[Items listed in a dataset]
# # # # #

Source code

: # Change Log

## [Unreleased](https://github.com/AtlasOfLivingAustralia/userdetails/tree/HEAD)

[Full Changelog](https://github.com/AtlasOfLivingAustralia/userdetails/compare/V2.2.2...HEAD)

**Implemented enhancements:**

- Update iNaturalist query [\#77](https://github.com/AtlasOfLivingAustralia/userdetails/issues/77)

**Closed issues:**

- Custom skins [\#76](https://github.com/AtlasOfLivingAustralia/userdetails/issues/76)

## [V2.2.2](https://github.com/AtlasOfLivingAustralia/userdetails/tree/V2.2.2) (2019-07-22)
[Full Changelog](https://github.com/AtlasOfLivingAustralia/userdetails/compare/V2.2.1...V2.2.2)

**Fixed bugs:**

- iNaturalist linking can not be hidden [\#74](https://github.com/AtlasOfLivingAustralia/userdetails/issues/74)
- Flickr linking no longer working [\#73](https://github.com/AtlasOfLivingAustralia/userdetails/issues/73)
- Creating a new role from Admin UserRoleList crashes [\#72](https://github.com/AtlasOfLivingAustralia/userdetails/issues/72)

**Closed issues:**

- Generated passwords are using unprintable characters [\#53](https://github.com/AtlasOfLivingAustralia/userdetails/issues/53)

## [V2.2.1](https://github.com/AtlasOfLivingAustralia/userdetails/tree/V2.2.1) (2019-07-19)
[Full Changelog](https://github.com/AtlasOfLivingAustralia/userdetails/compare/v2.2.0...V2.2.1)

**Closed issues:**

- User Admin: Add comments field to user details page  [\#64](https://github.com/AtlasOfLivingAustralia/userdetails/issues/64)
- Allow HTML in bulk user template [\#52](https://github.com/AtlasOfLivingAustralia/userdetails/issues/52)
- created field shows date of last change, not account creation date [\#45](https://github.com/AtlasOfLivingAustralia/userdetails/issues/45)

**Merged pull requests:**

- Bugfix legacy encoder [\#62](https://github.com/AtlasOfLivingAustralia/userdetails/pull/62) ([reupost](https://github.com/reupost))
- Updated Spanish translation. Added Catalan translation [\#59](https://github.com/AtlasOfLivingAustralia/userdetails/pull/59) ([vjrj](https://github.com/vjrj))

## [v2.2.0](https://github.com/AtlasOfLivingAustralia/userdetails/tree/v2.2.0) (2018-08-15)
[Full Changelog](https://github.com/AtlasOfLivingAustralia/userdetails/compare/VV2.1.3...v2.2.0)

# # # # #

**THE PROBLEM**
The line containing "- Generated passwords" marks where to begin; the last line of the records marks where to stop. Copy both and all between, exactly.

**REPLY**
- Generated passwords are using unprintable characters [\#53](https://github.com/AtlasOfLivingAustralia/userdetails/issues/53)

## [V2.2.1](https://github.com/AtlasOfLivingAustralia/userdetails/tree/V2.2.1) (2019-07-19)
[Full Changelog](https://github.com/AtlasOfLivingAustralia/userdetails/compare/v2.2.0...V2.2.1)

**Closed issues:**

- User Admin: Add comments field to user details page  [\#64](https://github.com/AtlasOfLivingAustralia/userdetails/issues/64)
- Allow HTML in bulk user template [\#52](https://github.com/AtlasOfLivingAustralia/userdetails/issues/52)
- created field shows date of last change, not account creation date [\#45](https://github.com/AtlasOfLivingAustralia/userdetails/issues/45)

**Merged pull requests:**

- Bugfix legacy encoder [\#62](https://github.com/AtlasOfLivingAustralia/userdetails/pull/62) ([reupost](https://github.com/reupost))
- Updated Spanish translation. Added Catalan translation [\#59](https://github.com/AtlasOfLivingAustralia/userdetails/pull/59) ([vjrj](https://github.com/vjrj))

## [v2.2.0](https://github.com/AtlasOfLivingAustralia/userdetails/tree/v2.2.0) (2018-08-15)
[Full Changelog](https://github.com/AtlasOfLivingAustralia/userdetails/compare/VV2.1.3...v2.2.0)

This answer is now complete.